A lot of buried feelings come up over the weekend for no apparent reason, which is annoying. They just all decide to start obsessing about Rachel and Noah’s relationship after having been cool with it for years, and then all the usual things come out of that: did Rachel pick the wrong man, is it worth staying in their current marriages if they still have feelings for each other, is the paternity of Rachel’s son in question, and so on and so forth. It’s such a boring, overdone storyline and Jones does not throw a single surprise into it. There’s nothing in this book that you can’t see from a million miles away, except maybe what the violent incident is going to be. (There’s never any question of who is going to do it, just what it is and when it’ll happen).

There’s so little substance in this novel. I saw a goodreads review that said it could/should have been a short story and I heartily concur.

The Guilt Trip is a swing and a miss for me. The characters are thinly drawn but immensely unlikeable. The twists are predictable, not because they’re badly written but because Jones took the most obvious direction every single time. I felt like I was reading the same few points (“Ali is a liar,” “Rachel and Noah slept together once,” “Rachel thinks Ali is sexually harassing Jack,” “Jack hates Ali,” “No one can tell Will anything about their suspicions because a ruined wedding is worse than a terrible marriage” (which is a hot take, to put it lightly)) over and over and over again, with no new information or angles ever revealed.

The Guilt Trip isn’t necessarily a bad book. It’s just award-winningly bland. There is absolutely nothing new or exciting in it, in either a good way or a bad way.

What’s next?

Want a light mystery that’s more about the interpersonal drama? Liane Moriarty is a great writer for that. Most people would probably suggest Big Little Lies, as that’s her best-known novel, but I’m going to recommend The Husband’s Secret. It was the first Moriarty novel I read, and it’s still my favorite. Big Little Lies is great, though.

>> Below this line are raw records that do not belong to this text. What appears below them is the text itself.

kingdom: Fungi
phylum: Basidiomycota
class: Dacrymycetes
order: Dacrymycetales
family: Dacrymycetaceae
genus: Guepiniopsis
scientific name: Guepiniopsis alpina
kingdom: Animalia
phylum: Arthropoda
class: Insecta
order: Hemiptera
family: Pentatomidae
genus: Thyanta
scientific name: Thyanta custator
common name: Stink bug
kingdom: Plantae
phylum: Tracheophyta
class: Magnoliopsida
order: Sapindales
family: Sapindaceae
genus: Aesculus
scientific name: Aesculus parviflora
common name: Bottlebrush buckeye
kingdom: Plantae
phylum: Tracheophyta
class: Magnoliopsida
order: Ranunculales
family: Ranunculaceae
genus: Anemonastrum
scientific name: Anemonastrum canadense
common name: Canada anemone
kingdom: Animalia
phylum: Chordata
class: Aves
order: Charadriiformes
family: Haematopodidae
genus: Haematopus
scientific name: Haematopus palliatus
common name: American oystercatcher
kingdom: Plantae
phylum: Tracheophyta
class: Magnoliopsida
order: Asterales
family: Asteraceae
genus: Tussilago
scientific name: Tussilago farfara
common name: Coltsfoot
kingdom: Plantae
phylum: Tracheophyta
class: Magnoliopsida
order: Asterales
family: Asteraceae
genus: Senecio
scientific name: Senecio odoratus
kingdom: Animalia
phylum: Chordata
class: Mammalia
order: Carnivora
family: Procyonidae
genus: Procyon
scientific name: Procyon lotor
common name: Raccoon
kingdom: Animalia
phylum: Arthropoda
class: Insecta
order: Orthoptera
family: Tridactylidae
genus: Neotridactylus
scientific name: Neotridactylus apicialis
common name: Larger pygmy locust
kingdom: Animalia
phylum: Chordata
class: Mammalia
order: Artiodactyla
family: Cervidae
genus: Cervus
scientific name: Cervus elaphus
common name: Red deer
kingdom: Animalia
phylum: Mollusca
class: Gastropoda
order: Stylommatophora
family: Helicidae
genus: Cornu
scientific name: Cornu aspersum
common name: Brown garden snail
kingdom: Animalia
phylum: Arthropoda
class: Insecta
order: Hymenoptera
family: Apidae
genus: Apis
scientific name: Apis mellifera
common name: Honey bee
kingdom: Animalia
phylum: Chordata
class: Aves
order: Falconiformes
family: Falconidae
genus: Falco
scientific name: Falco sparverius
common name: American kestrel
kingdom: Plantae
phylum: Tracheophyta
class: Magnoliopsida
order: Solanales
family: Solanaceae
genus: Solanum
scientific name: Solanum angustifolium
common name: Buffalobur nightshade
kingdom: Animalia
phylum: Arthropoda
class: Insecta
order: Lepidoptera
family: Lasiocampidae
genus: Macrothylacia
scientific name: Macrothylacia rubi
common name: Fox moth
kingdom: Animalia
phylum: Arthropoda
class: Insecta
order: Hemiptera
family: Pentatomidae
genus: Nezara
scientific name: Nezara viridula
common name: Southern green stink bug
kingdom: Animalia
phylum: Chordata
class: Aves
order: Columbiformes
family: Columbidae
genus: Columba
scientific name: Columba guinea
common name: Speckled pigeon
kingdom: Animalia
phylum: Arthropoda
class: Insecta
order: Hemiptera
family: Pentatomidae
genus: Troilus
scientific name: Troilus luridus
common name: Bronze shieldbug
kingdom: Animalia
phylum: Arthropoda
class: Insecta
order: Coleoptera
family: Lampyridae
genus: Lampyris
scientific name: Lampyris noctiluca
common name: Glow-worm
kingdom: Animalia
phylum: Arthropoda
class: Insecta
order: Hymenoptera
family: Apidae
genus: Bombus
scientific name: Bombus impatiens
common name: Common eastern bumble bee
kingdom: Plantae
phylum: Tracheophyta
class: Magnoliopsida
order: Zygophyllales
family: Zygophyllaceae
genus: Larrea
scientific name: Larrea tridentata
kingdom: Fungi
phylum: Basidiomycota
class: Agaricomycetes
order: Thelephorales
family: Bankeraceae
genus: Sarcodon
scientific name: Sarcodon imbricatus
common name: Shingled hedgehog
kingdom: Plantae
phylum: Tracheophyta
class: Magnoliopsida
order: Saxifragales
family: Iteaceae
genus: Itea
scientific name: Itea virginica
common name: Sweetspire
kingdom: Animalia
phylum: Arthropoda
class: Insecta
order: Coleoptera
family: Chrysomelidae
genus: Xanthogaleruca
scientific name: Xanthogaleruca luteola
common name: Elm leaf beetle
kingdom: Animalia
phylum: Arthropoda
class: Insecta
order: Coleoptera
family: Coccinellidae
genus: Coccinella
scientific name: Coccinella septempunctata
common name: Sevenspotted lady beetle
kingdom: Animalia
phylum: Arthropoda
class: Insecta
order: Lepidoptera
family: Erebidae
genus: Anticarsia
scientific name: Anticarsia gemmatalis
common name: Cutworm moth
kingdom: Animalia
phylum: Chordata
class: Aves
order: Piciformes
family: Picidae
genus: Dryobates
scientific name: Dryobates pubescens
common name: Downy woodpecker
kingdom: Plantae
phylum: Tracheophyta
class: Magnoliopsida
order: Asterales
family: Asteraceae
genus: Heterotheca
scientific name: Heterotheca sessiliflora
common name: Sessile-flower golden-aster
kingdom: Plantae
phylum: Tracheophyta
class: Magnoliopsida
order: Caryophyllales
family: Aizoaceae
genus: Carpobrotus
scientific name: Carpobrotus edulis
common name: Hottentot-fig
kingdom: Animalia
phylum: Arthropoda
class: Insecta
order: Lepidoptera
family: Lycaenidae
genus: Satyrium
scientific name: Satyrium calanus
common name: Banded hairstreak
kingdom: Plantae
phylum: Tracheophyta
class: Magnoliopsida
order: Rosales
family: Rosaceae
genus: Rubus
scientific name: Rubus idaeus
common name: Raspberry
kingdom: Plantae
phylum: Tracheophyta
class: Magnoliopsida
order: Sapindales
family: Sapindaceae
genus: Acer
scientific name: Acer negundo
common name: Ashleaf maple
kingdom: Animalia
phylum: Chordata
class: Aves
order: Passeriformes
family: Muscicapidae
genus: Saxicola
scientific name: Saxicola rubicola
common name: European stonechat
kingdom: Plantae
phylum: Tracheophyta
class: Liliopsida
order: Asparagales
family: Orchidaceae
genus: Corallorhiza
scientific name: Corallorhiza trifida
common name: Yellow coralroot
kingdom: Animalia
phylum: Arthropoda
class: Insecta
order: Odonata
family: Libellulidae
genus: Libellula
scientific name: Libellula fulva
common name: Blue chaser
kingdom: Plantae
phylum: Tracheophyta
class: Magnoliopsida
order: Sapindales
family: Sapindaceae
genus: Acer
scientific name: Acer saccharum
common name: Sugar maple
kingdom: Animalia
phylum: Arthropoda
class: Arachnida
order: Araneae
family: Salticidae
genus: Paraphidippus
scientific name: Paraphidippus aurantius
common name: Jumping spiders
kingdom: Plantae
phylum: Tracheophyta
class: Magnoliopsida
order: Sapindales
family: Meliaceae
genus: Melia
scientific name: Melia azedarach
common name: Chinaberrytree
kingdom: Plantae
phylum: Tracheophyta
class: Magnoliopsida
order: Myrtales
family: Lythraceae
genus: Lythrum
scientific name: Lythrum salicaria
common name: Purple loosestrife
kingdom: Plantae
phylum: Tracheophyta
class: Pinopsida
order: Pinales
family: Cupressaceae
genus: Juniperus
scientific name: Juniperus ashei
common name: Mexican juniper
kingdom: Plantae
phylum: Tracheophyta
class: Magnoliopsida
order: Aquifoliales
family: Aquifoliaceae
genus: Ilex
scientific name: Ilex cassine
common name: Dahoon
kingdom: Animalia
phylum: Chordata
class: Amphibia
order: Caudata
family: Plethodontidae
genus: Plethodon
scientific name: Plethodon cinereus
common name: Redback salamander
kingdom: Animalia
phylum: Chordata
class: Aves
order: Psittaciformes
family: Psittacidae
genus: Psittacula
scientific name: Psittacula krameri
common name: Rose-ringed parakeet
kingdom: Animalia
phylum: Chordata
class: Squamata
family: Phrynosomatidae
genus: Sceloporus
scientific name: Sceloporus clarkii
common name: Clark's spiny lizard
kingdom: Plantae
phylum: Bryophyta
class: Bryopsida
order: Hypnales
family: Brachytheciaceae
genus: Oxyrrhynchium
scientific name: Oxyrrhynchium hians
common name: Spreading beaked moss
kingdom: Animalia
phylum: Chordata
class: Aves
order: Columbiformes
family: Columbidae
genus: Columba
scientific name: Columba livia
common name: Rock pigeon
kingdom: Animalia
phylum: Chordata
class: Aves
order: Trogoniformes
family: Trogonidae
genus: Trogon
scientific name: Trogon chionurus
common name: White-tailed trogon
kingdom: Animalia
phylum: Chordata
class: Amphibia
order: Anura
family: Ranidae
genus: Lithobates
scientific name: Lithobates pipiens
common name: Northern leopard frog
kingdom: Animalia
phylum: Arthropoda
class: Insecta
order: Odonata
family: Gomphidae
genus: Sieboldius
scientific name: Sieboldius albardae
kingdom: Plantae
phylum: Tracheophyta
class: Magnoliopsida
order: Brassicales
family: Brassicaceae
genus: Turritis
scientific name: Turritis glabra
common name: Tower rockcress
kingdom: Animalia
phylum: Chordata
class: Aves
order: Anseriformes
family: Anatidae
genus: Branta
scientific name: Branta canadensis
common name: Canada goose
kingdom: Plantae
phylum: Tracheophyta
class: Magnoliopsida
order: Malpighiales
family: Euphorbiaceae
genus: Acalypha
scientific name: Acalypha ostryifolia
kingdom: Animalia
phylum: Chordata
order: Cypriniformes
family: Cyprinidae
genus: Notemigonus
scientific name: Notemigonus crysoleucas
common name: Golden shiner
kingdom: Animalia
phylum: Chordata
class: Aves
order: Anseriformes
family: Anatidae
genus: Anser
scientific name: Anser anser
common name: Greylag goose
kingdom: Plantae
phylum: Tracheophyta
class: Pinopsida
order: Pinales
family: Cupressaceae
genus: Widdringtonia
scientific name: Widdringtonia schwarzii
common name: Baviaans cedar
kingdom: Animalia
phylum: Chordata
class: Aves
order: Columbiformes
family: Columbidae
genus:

Looking for an unreliable narrator in a terrifyingly twisty mystery? As I mentioned above, Gone Girl and The Girl on the Train are hugely popular for a reason.

The Guest List by Lucy Foley has a similar premise to The Guilt Trip, but is far more highly regarded. I’ve not read it yet, but since so many people are saying that The Guilt Trip is trying to be The Guest List, I feel warranted in including it here.

Interested in a book about an older woman who is entertaining doubts about her choice of husband? Both Wife 22 by Melanie Gideon and Landline by Rainbow Rowell do a better job of bringing nuance to that scenario.

If you actually liked the cringey affair-with-my-childhood-bestie-and-also-there’s-trauma, you might like The Paper Palace by Miranda Cowley Heller. I hated it, but if you’re a fan of affairs and pseudo-mysteries, you might give it a try. It has the same ‘men and women can’t be friends’ thing going on.

If you want to read a book about an affair that’s actually good, I recommend going back to the classics like Tolstoy’s Anna Karenina. This wasn’t always a stale plotline, and the greats can actually do something with it.

This is my first Sandie Jones book, but from everything I’ve heard it’s one of her worst. People tend to prefer The Other Woman, so maybe try that.